立場を新たに、もっと自分の影響力を強めたい

「もともと私には上昇志向はなく、マネジメントに興味はありませんでした。しかし、前述の『SAPが社会的責任を果たせるようにしたい』という使命感は、日増しに強くなっていました。これまではひとりの担当営業だったので、自分が出来ることには限界がありました。だから、腹をくくったんです。『やはり管理職に就いたほうが、社内でも闘いやすい。だったらマネジメントを目指そう』と。ちょうどご縁もあり、今年から部長職を拝命しました。

いまは、対外的には、関経連(関西経済連合会)をひとつの活動母体にしています。DX特別委員会には、弊社の内田会長がメンバーとして参加しており、SAPのソリューションの話ではなく、SAP自体がグローバル経営変革を推進してきた取組みの紹介や、企業や業界をまたぐデータ連携コミュニティの幹事活動などをご紹介し、経営トップ層に直接、生き残りをかけた本気のDXが必要だとメッセージを発信しています。部長職になってからは特に、企業の役員や相談役、会長など、上位クラスの方々に直接モノ申すことができて『そういう話だったらちょっと聞いてみよう』と仰っていただける機会に出会えています。

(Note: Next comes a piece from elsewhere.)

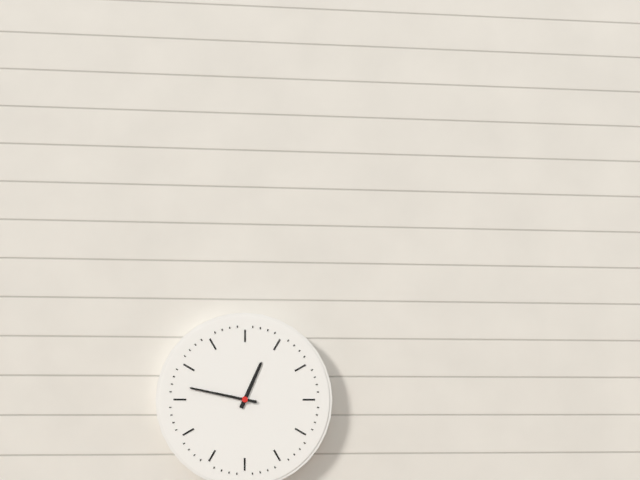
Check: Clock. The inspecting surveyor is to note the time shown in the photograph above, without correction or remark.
12:47
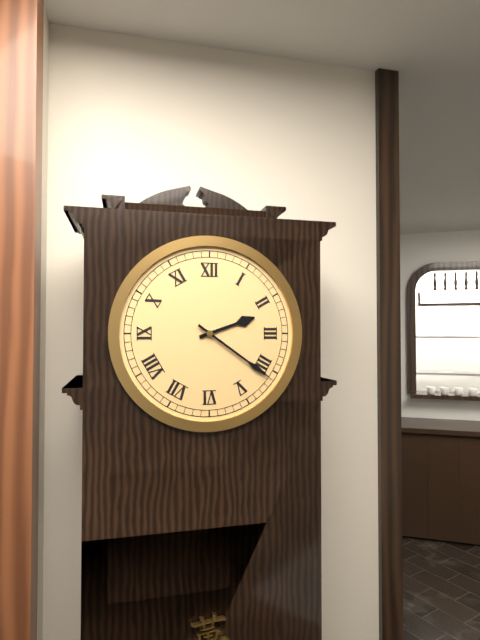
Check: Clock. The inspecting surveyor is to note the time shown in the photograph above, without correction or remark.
2:21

また、業務外の活動では、国際ビジネスコミュニケーション学会(JBCA)に参画していて、グローバル人材の育成と外部人材の活用を研究のテーマにしています。日本企業は外貨を稼ぐために『グローバル企業』が多く、営業・商品開発・サプライチェーン・人材活用などにおいて、グローバルに取り組むプロジェクトが乱立しています。しかし、もしこうした検討のベースとして、業界のベストプラクティス(リーダー企業たちの業務プロセス集)をたたき台の共通言語として活用すれば、グローバル人材が少なくてもうまく回るはず。そういうテーマも、私が発信したいメッセージとしては全部繋がっているんです。SAPの立場で発信することもあるし、SAPの名前を出さずに発信する機会もあります」

新卒で外資系SIerの営業に従事し、戦略コンサル会社へ。そしてSAPで再び営業職に戻ります。営業の存在価値とは何でしょうか。

外からの声だからこそ与えられる変革の種

「社外の営業の立場であれば、現場の問題や耳の痛い話が役員まで伝わっていないなと思ったら、もう役員に直接会いに行けばいい。内部にいたら、『この話は部長を通してから役員に…』と秩序ばかり重んじる必要がでてきて、いたずらに時間がかかる。日本企業は内部からの変革なんて絶対に無理です。結局、そういう風通しの良さを作れるのは、実は社内じゃなくて社外の人間なんです。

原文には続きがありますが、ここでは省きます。